● Activity
Could you copy every one of the records below character for character, leaving the pictures out of your copy?

● Provided data
——————
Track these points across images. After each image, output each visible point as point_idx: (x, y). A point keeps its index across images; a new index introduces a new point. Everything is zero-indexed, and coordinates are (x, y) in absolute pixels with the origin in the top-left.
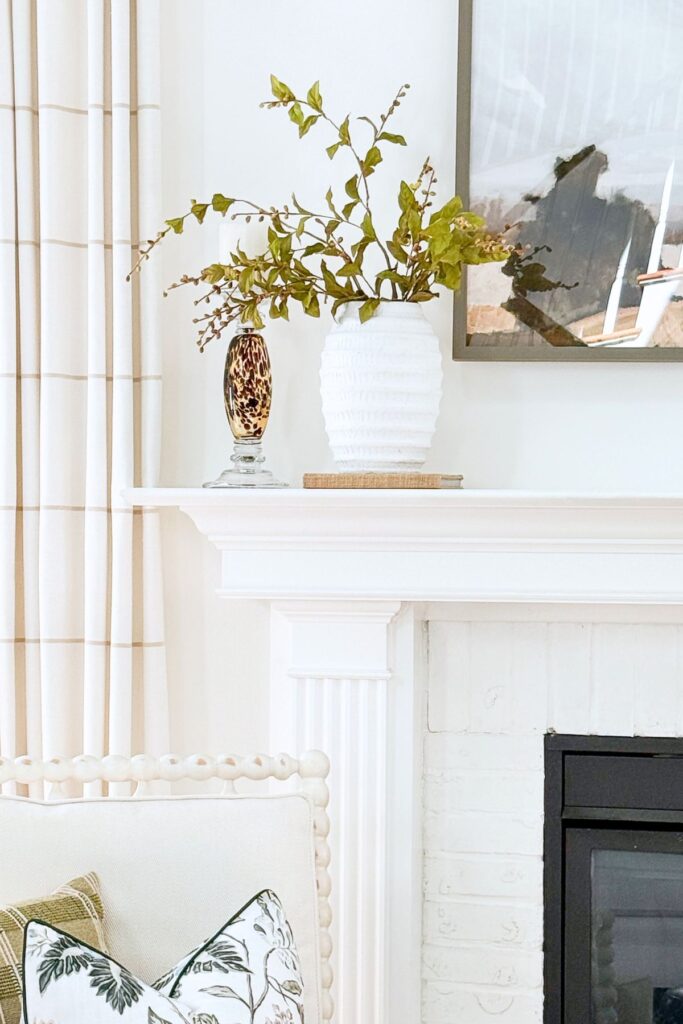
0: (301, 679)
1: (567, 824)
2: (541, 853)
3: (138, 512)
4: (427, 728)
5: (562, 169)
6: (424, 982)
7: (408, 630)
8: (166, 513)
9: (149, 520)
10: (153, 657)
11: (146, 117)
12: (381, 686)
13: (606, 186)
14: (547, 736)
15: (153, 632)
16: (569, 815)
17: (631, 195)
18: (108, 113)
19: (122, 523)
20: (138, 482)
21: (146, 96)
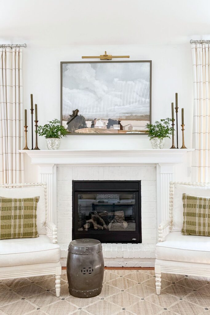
0: (42, 174)
1: (75, 191)
2: (72, 195)
3: (20, 154)
4: (57, 180)
5: (74, 112)
6: (57, 211)
7: (55, 167)
8: (24, 154)
9: (22, 155)
10: (22, 172)
11: (21, 105)
12: (52, 175)
13: (79, 114)
14: (73, 181)
15: (22, 169)
16: (76, 190)
17: (82, 115)
18: (16, 104)
19: (18, 155)
20: (20, 149)
21: (21, 101)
——————
● Solved problem
Track these points across images. After each image, output each visible point as point_idx: (x, y). A point keeps its index across images; a new index introduces a new point. Everything is zero-indexed, and coordinates are (x, y) in absolute pixels with the origin in the top-left.
0: (301, 679)
1: (567, 824)
2: (541, 853)
3: (138, 512)
4: (427, 728)
5: (562, 169)
6: (424, 982)
7: (408, 630)
8: (166, 513)
9: (149, 520)
10: (153, 657)
11: (146, 117)
12: (381, 686)
13: (606, 186)
14: (547, 736)
15: (153, 632)
16: (569, 815)
17: (631, 195)
18: (108, 113)
19: (122, 523)
20: (138, 482)
21: (146, 96)
0: (42, 174)
1: (75, 191)
2: (72, 195)
3: (20, 154)
4: (57, 180)
5: (74, 112)
6: (57, 211)
7: (55, 167)
8: (24, 154)
9: (22, 155)
10: (22, 172)
11: (21, 105)
12: (52, 175)
13: (79, 114)
14: (73, 181)
15: (22, 169)
16: (76, 190)
17: (82, 115)
18: (16, 104)
19: (18, 155)
20: (20, 149)
21: (21, 101)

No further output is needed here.